La plaignante ne formule aucun grief à l’égard du calcul du minimum vital effectué par l’Office dans les deux séries considérées, étant précisé que ce montant a été adapté pour y intégrer le loyer (dès avril 2024) et la prime d'assurance-maladie, dès que celle-ci a été payée, soit en septembre 2024. En tant qu'il retient que le minimum vital de la plaignante s'est élevé à 3'290 fr. par mois à compter du mois d'avril 2024 puis à 3'570 fr. dès le 16 septembre 2024, le calcul de l'Office ne prête pas le flanc à la critique.

Selon les indications de l'Office, non contestées, les frais médicaux de la plaignante ont été pris en compte, sur présentation des justificatifs, l'Office ayant procédé à des remboursements en faveur de la plaignante.

Aussi, aucune atteinte au minimum vital de la plaignante, dans les deux séries considérées, ne résulte du dossier.

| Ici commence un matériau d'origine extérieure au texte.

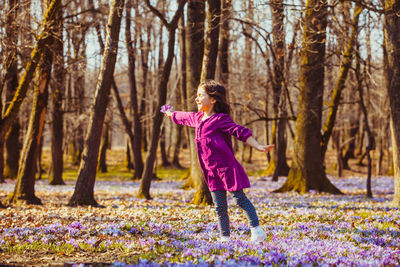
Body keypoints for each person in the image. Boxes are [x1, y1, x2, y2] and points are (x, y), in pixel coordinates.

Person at [163, 80, 274, 242]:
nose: (197, 98)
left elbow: (239, 131)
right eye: (197, 95)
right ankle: (225, 238)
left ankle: (256, 229)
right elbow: (184, 116)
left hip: (227, 169)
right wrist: (170, 114)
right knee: (220, 207)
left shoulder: (220, 119)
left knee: (240, 199)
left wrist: (258, 146)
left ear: (213, 99)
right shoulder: (198, 118)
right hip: (210, 172)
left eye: (201, 95)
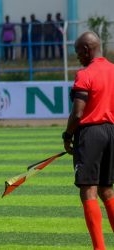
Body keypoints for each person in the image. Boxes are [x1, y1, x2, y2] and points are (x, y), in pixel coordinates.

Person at [62, 31, 114, 250]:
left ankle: (99, 248)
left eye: (78, 52)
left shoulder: (84, 74)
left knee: (88, 190)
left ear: (86, 50)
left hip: (91, 134)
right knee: (107, 190)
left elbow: (78, 113)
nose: (77, 57)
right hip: (112, 131)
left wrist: (67, 135)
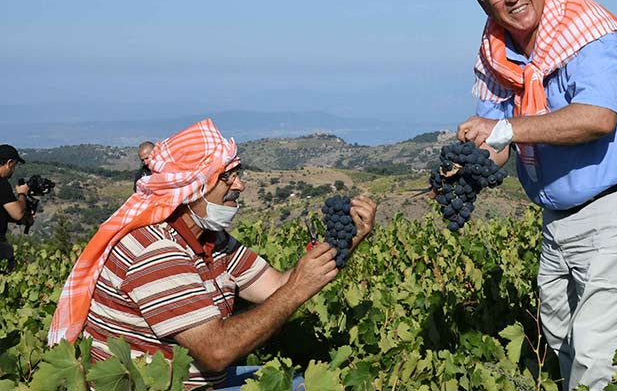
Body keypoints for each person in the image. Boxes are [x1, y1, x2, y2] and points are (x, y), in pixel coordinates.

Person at [456, 0, 617, 390]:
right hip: (559, 223)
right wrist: (468, 169)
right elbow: (498, 143)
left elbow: (597, 118)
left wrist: (508, 129)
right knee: (563, 348)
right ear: (482, 2)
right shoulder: (500, 52)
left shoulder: (587, 30)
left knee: (594, 355)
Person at [49, 119, 378, 390]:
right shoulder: (156, 251)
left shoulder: (211, 240)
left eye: (237, 173)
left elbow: (276, 286)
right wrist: (298, 289)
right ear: (192, 188)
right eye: (227, 177)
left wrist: (347, 239)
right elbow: (217, 352)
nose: (240, 186)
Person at [0, 144, 33, 274]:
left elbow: (5, 213)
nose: (13, 170)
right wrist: (22, 194)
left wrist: (25, 220)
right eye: (14, 166)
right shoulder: (2, 184)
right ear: (9, 163)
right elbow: (18, 213)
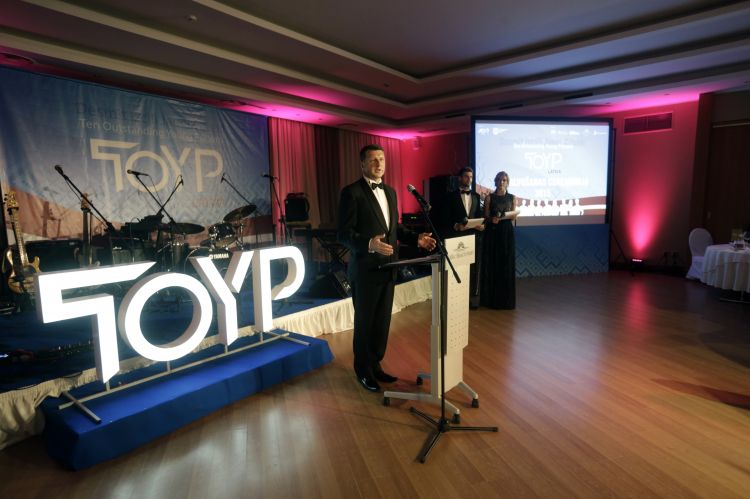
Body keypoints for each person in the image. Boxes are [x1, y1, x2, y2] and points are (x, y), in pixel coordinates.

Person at [338, 144, 436, 392]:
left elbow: (395, 229)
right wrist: (368, 244)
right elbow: (343, 234)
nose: (378, 164)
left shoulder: (391, 192)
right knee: (365, 323)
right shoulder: (352, 192)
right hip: (365, 270)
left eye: (381, 159)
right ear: (362, 164)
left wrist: (416, 239)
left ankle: (375, 365)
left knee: (381, 323)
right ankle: (363, 370)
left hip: (389, 268)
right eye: (373, 160)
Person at [437, 167, 485, 308]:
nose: (469, 179)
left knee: (472, 269)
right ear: (460, 178)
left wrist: (482, 225)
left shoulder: (476, 196)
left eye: (471, 177)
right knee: (457, 268)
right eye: (466, 176)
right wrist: (456, 226)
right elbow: (445, 218)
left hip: (472, 238)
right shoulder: (450, 196)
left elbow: (478, 215)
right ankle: (455, 300)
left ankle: (471, 300)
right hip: (456, 238)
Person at [481, 171, 519, 309]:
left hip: (507, 232)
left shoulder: (512, 198)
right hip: (493, 232)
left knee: (506, 263)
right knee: (494, 263)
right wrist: (492, 219)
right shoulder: (489, 198)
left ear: (507, 182)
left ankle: (506, 301)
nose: (502, 182)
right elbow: (485, 217)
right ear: (495, 181)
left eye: (504, 180)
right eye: (499, 180)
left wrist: (512, 215)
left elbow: (513, 217)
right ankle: (492, 300)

Mal fondées, les plaintes seront rejetées dans la mesure de leur recevabilité.

4. La procédure de plainte est gratuite (art. 20a al. 2 ch. 5 LP; 61 al. 2 let. a OELP).

* * * * *


PAR CES MOTIFS,
La Chambre de surveillance :

Ordonne la jonction des causes A/4182/2024 et A/491/2025 sous A/4182/2024.

Rejette, dans la mesure de leur recevabilité, les plaintes formées en dates des 29 août 2024 et 13 février 2025 par A______ dans le cadre des séries n° 81 1______ et
n° 81 4______.

Siégeant :

Madame Verena PEDRAZZINI RIZZI, présidente; Messieurs Alexandre BÖHLER et Denis KELLER, juges assesseurs; Madame Véronique AMAUDRY-PISCETTA, greffière.

 

La présidente : La greffière :

Verena PEDRAZZINI RIZZI Véronique AMAUDRY-PISCETTA

 

 

 

 

 

 

 

 

 

 

Voie de recours :

Le recours en matière civile au sens de l’art. 72 al. 2 let. a de la loi sur le Tribunal fédéral du 17 juin 2005 (LTF; RS 173.110) est ouvert contre les décisions prises par la Chambre de surveillance des Offices des poursuites et des faillites, unique autorité cantonale de surveillance en matière de poursuite pour dettes et faillite (art. 126 LOJ). Il doit être déposé devant le Tribunal fédéral, 1000 Lausanne 14, dans les dix jours qui suivent la notification de l'expédition complète de la présente décision (art. 100 al. 1 et 2 let. a LTF) ou dans les cinq jours en matière de poursuite pour effets de change (art. 100 al. 3 let. a LTF). L’art. 119 al. 1 LTF prévoit que si une partie forme un recours ordinaire et un recours constitutionnel, elle doit déposer les deux recours dans un seul mémoire. Le recours doit être rédigé dans une langue officielle, indiquer les conclusions, en quoi l'acte attaqué viole le droit et les moyens de preuve, et être signé (art. 42 LTF).

Le recours doit être adressé au Tribunal fédéral, 1000 Lausanne 14.